*ACTIVITY*.
Copy each record below without changing a single word.
(PROVIDED INFORMATION Opens)
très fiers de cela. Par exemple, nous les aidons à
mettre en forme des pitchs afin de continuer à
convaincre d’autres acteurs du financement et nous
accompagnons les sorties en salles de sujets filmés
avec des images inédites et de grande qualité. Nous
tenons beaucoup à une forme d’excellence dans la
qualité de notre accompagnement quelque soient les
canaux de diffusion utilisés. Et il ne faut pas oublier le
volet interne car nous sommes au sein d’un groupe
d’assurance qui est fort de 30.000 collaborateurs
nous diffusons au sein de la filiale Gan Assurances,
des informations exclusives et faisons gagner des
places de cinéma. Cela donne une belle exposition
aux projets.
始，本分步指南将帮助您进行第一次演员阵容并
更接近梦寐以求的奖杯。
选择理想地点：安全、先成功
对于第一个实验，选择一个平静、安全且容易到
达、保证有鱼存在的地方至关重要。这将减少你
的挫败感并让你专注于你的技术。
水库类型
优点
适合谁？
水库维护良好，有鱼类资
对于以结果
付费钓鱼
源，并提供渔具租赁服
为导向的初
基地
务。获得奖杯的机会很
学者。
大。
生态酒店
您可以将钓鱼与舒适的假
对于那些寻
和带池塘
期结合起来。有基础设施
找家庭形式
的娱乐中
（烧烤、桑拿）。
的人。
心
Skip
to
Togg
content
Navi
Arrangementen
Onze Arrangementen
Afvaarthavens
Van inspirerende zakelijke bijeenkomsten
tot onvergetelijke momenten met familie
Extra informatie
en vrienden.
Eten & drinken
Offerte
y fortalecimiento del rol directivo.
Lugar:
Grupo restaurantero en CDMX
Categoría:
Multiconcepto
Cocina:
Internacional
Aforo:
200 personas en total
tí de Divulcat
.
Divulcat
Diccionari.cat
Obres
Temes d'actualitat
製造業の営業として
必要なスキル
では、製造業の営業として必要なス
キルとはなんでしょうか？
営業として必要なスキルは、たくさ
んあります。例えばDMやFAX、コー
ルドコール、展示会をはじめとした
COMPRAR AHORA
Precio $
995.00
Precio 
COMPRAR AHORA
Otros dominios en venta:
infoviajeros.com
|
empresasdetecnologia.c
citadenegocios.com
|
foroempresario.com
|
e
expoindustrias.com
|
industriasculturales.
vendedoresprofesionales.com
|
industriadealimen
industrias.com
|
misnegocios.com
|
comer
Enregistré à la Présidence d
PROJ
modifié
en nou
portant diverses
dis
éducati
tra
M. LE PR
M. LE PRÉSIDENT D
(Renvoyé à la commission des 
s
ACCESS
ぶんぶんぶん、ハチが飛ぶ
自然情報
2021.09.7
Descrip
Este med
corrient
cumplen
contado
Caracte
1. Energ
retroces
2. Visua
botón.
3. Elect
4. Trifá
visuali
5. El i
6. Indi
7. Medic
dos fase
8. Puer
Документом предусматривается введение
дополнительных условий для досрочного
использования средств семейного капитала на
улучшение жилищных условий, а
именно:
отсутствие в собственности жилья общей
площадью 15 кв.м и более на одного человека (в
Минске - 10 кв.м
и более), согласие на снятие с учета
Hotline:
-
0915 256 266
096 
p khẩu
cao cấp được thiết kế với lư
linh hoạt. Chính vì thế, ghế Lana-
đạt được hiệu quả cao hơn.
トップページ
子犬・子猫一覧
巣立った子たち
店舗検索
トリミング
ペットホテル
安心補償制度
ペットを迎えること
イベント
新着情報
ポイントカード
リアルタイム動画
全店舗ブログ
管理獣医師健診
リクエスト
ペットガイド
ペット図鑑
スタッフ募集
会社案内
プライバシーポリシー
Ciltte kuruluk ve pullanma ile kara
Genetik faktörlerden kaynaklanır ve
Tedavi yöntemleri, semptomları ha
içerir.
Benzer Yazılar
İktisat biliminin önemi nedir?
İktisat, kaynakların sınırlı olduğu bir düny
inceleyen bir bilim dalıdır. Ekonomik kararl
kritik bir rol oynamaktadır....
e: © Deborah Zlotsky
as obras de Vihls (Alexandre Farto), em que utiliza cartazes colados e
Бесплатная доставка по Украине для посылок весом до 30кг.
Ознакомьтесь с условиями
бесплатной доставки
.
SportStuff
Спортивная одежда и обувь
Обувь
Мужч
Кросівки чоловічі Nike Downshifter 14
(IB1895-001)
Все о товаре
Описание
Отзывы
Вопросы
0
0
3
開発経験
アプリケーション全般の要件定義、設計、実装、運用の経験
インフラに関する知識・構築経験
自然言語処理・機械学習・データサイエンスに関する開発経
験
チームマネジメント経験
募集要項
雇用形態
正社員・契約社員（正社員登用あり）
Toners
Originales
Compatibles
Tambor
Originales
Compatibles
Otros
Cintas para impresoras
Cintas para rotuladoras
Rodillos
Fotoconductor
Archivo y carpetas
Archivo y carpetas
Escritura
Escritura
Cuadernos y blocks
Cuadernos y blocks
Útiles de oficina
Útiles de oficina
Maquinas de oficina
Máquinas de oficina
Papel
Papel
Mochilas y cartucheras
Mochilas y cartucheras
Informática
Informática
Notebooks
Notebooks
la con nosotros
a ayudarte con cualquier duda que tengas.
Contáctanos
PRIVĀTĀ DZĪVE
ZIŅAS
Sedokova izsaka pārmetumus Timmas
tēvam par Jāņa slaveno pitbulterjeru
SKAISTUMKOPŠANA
(PROVIDED INFORMATION Closes)
*ANSWER SPACE*.
très fiers de cela. Par exemple, nous les aidons à
mettre en forme des pitchs afin de continuer à
convaincre d’autres acteurs du financement et nous
accompagnons les sorties en salles de sujets filmés
avec des images inédites et de grande qualité. Nous
tenons beaucoup à une forme d’excellence dans la
qualité de notre accompagnement quelque soient les
canaux de diffusion utilisés. Et il ne faut pas oublier le
volet interne car nous sommes au sein d’un groupe
d’assurance qui est fort de 30.000 collaborateurs
nous diffusons au sein de la filiale Gan Assurances,
des informations exclusives et faisons gagner des
places de cinéma. Cela donne une belle exposition
aux projets.
始，本分步指南将帮助您进行第一次演员阵容并
更接近梦寐以求的奖杯。
选择理想地点：安全、先成功
对于第一个实验，选择一个平静、安全且容易到
达、保证有鱼存在的地方至关重要。这将减少你
的挫败感并让你专注于你的技术。
水库类型
优点
适合谁？
水库维护良好，有鱼类资
对于以结果
付费钓鱼
源，并提供渔具租赁服
为导向的初
基地
务。获得奖杯的机会很
学者。
大。
生态酒店
您可以将钓鱼与舒适的假
对于那些寻
和带池塘
期结合起来。有基础设施
找家庭形式
的娱乐中
（烧烤、桑拿）。
的人。
心
Skip
to
Togg
content
Navi
Arrangementen
Onze Arrangementen
Afvaarthavens
Van inspirerende zakelijke bijeenkomsten
tot onvergetelijke momenten met familie
Extra informatie
en vrienden.
Eten & drinken
Offerte
y fortalecimiento del rol directivo.
Lugar:
Grupo restaurantero en CDMX
Categoría:
Multiconcepto
Cocina:
Internacional
Aforo:
200 personas en total
tí de Divulcat
.
Divulcat
Diccionari.cat
Obres
Temes d'actualitat
製造業の営業として
必要なスキル
では、製造業の営業として必要なス
キルとはなんでしょうか？
営業として必要なスキルは、たくさ
んあります。例えばDMやFAX、コー
ルドコール、展示会をはじめとした
COMPRAR AHORA
Precio $
995.00
Precio 
COMPRAR AHORA
Otros dominios en venta:
infoviajeros.com
|
empresasdetecnologia.c
citadenegocios.com
|
foroempresario.com
|
e
expoindustrias.com
|
industriasculturales.
vendedoresprofesionales.com
|
industriadealimen
industrias.com
|
misnegocios.com
|
comer
Enregistré à la Présidence d
PROJ
modifié
en nou
portant diverses
dis
éducati
tra
M. LE PR
M. LE PRÉSIDENT D
(Renvoyé à la commission des 
s
ACCESS
ぶんぶんぶん、ハチが飛ぶ
自然情報
2021.09.7
Descrip
Este med
corrient
cumplen
contado
Caracte
1. Energ
retroces
2. Visua
botón.
3. Elect
4. Trifá
visuali
5. El i
6. Indi
7. Medic
dos fase
8. Puer
Документом предусматривается введение
дополнительных условий для досрочного
использования средств семейного капитала на
улучшение жилищных условий, а
именно:
отсутствие в собственности жилья общей
площадью 15 кв.м и более на одного человека (в
Минске - 10 кв.м
и более), согласие на снятие с учета
Hotline:
-
0915 256 266
096 
p khẩu
cao cấp được thiết kế với lư
linh hoạt. Chính vì thế, ghế Lana-
đạt được hiệu quả cao hơn.
トップページ
子犬・子猫一覧
巣立った子たち
店舗検索
トリミング
ペットホテル
安心補償制度
ペットを迎えること
イベント
新着情報
ポイントカード
リアルタイム動画
全店舗ブログ
管理獣医師健診
リクエスト
ペットガイド
ペット図鑑
スタッフ募集
会社案内
プライバシーポリシー
Ciltte kuruluk ve pullanma ile kara
Genetik faktörlerden kaynaklanır ve
Tedavi yöntemleri, semptomları ha
içerir.
Benzer Yazılar
İktisat biliminin önemi nedir?
İktisat, kaynakların sınırlı olduğu bir düny
inceleyen bir bilim dalıdır. Ekonomik kararl
kritik bir rol oynamaktadır....
e: © Deborah Zlotsky
as obras de Vihls (Alexandre Farto), em que utiliza cartazes colados e
Бесплатная доставка по Украине для посылок весом до 30кг.
Ознакомьтесь с условиями
бесплатной доставки
.
SportStuff
Спортивная одежда и обувь
Обувь
Мужч
Кросівки чоловічі Nike Downshifter 14
(IB1895-001)
Все о товаре
Описание
Отзывы
Вопросы
0
0
3
開発経験
アプリケーション全般の要件定義、設計、実装、運用の経験
インフラに関する知識・構築経験
自然言語処理・機械学習・データサイエンスに関する開発経
験
チームマネジメント経験
募集要項
雇用形態
正社員・契約社員（正社員登用あり）
Toners
Originales
Compatibles
Tambor
Originales
Compatibles
Otros
Cintas para impresoras
Cintas para rotuladoras
Rodillos
Fotoconductor
Archivo y carpetas
Archivo y carpetas
Escritura
Escritura
Cuadernos y blocks
Cuadernos y blocks
Útiles de oficina
Útiles de oficina
Maquinas de oficina
Máquinas de oficina
Papel
Papel
Mochilas y cartucheras
Mochilas y cartucheras
Informática
Informática
Notebooks
Notebooks
la con nosotros
a ayudarte con cualquier duda que tengas.
Contáctanos
PRIVĀTĀ DZĪVE
ZIŅAS
Sedokova izsaka pārmetumus Timmas
tēvam par Jāņa slaveno pitbulterjeru
SKAISTUMKOPŠANA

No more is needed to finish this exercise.